My friend Richard Edelman, in his Davos round-up, included this bon mot from Stephen Green, chief executive of HSBC:

“Business has to get on with being trustworthy. We need consistency of promise and action. We should be  engaged in dialogue to bridge differences.” He offered a quote from Tacitus, “Good people don’t need rules to tell them how to behave responsibly and bad people will always find the ways around rules.”

Those Romans, huh? They had the right phrase for everything. But I wondered, is that really something from Tacitus. Or is it fake learning, that somehow has found its way into some eager beaver’s repertoire at HSBC?

Well, here at Davos Newbies Towers we have a trained squad of classicists ready for any eventuality. I sicced them on the quote from “Tacitus” and, so far, they’ve come up dry. It might turn up eventually, but I wouldn’t count on it.

Incidentally, my erudite classicist reports that a “quote” from Cicero is also doing the rounds:

The arrogance of officialdom should be tempered and controlled, and assistance to foreign hands should be curtailed, lest Rome fall.

Perfect for Republicans in today’s Senate, surely. Except it’s confected. No Cicero was harmed in the production of the quote.

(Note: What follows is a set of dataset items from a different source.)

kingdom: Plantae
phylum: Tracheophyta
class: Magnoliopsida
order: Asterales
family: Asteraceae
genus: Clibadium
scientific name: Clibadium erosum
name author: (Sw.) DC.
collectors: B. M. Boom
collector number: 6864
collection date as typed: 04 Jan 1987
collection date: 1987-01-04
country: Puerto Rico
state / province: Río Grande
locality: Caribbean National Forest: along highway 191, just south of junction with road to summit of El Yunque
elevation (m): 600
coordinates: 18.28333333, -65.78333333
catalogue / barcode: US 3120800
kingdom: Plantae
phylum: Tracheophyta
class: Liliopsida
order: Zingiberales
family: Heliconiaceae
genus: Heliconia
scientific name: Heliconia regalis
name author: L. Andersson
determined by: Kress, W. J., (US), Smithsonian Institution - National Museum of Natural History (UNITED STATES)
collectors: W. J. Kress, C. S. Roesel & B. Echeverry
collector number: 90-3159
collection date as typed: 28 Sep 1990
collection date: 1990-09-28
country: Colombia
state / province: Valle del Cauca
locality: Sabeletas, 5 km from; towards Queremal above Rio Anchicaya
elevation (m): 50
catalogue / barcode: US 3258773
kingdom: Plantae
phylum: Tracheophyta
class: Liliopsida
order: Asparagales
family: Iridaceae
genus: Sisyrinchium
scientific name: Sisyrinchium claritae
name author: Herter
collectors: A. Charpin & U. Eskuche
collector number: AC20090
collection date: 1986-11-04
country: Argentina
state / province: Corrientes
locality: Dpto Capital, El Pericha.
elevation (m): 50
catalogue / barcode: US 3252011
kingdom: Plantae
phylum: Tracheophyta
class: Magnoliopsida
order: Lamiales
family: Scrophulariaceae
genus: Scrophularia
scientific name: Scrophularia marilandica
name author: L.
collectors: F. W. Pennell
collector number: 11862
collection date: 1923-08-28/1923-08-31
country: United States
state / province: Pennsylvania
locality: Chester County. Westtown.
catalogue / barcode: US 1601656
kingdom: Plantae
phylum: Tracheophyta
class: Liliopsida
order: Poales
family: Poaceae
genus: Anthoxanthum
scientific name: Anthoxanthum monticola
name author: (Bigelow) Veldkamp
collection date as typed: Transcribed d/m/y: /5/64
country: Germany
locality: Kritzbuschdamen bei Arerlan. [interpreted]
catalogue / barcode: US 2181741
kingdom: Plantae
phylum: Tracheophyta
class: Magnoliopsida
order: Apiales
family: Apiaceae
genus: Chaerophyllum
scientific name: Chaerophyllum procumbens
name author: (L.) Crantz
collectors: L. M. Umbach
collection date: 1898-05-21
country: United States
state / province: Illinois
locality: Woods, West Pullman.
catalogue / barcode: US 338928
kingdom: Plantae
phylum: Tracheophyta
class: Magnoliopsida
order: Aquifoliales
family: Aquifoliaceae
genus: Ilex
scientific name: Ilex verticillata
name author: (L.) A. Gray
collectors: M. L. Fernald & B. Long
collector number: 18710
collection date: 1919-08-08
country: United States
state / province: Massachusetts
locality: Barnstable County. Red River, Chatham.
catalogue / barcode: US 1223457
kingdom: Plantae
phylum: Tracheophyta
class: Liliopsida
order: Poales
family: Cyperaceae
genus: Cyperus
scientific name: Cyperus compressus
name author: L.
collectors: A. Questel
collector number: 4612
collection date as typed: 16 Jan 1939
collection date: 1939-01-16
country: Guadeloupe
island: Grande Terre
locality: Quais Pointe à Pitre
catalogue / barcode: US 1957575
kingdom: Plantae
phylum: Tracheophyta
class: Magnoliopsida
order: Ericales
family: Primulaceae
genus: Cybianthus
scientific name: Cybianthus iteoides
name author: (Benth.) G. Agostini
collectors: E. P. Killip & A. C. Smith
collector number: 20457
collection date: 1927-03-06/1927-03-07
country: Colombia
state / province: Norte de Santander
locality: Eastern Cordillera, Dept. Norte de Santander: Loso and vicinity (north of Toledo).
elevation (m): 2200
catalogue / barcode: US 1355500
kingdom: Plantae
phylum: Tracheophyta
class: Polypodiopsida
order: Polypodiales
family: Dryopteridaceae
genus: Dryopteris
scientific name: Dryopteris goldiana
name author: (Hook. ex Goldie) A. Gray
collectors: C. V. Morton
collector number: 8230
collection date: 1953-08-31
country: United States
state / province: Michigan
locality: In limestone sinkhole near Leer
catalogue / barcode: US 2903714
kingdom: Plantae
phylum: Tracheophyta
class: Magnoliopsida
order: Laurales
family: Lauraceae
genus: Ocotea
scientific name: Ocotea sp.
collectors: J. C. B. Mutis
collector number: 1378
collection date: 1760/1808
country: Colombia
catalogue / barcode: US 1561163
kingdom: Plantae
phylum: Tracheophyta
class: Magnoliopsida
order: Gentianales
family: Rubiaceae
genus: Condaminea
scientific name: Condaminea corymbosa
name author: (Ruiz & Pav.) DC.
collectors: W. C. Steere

One thought on “Fake classicism

  1. Dave S.

    The sentiment is certainly bleak enough for Tacitus, though it is difficult to see how any real moral philosopher or historian could retain such anarchic views. A quick google attributes the remark to Plato, which makes even less sense. Reading over the actual words leads me to think it is at best an attempted synopsis of an event in either Plato or Tacitus that has been taken disastrously out of context.